Many Canadians still prefer to listen to podcasts on their computers (40%), although their preferred method is via a mobile device (57%). Americans have a preference for listening to podcasts on their mobile devices (68%), while nearly 30% of fans use their computers to listen to them. Our differences can also be seen in the locations we choose for listening. More Canadians (61%) than Americans (49%) prefer to do their listening at home, where new devices have made remarkable progress during the last year. Indeed, among American consumers who frequently listen to podcasts, 24% regularly listen to this type of programming using a smart speaker. It is important to point out that contrary to Canadians, they have had access to this technology since 2014.

Smart speakers and creative content

Canadians have embraced smart speakers.

Available in Canada since June 2017, already 8% of the national population says they own one (Edison Research). Moreover, half of smart speaker owners keep the device in their living room (MTM), which may give rise to consuming more than just practical content (like asking for a weather forecast, a general knowledge question, or listening to the news), such as collective listening and interactive creative content.

The use of smart speakers is reminiscent of the beginnings of radio, whose history is closely tied to collective listening. Whether in a public setting or a more intimate family gathering, radio broadcasting allowed multi-generational groups to gather around a single technology. Through smart speakers, audio seems to have maintained its power to unite.

Our 2018 report described several different interactive storytelling initiatives developed for Amazon’s Alexa. The industry has continued to experiment in this area by launching interactive productions related to series and films. Netflix promoted its Lost in Space series via an interactive audio adventure designed for Google Home.

Interactive audio stories targeting the kids’ market

The interactive audio content offer for children has exploded over the last year.

Amazon has even launched a children’s version of its Echo smart speaker with integrated parental controls. BBC Kids, LEGO and Nickelodeon are among the companies that have produced content for this type of device.

In the last year, Universal and Earplay also launched Jurassic World Revealed for Alexa. Earplay, in coproduction with American public radio station WBUR, released You and the Beanstalk, a tale for 6–12-year-olds.

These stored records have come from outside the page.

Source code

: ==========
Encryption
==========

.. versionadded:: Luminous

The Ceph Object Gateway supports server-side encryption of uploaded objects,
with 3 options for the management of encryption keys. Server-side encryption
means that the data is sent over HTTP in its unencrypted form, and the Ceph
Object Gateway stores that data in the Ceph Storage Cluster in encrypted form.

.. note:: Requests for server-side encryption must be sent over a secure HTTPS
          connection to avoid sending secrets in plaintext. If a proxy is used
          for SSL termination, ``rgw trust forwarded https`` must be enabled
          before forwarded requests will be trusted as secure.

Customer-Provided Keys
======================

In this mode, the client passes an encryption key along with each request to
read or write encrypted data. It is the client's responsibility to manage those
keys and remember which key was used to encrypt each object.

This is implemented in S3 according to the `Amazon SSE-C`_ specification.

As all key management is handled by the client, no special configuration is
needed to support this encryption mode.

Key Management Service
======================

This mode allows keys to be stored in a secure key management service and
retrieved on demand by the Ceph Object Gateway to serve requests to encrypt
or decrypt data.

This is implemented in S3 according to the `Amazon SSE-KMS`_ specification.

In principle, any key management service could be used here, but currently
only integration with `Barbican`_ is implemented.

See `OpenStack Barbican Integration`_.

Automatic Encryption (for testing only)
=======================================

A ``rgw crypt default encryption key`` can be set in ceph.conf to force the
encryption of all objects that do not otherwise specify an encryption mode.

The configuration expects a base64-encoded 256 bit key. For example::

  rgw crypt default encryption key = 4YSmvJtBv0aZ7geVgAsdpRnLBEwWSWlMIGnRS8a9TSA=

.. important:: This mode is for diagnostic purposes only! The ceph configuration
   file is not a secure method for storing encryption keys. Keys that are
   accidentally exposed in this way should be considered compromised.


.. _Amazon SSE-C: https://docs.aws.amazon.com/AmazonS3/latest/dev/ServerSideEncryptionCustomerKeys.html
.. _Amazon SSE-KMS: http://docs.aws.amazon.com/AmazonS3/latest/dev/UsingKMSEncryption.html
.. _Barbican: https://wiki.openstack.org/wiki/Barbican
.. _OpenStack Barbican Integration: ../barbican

In Canada, Groupe Média TFO launched its Boukili Audio application, an interactive game to help 4–8-year-olds learn French. Additionally, Toronto’s Storyflow launched a platform and hub for interactive voice entertainment and started developing choose-your-own-adventure style interactive stories for children. Targeted at families, the stories let kids interact with characters and choose how the action unfolds.

Carefully controlled content

Of course, the use of voice-activated assistants in general and smart speakers in particular only requires us to use our voices.

In contrast with many other technologies that demand minimum levels of competency in reading and writing or a certain fluency with screens and keyboards, one needs only to be able to speak to use a smart speaker. Consequently, they are accessible to a very large client base, which includes children.

However, we still do not know what effects this type of content will have on young audiences. Sara DeWitt, vice president of digital at PBS Kids, wonders if children truly understand to whom or to what they are speaking. It is therefore crucial that care be taken in the creation of interactive audio stories targeting children and youth.

Beyond these important considerations, the increasing popularity of these devices translates into numerous opportunities for experimentation in content creation.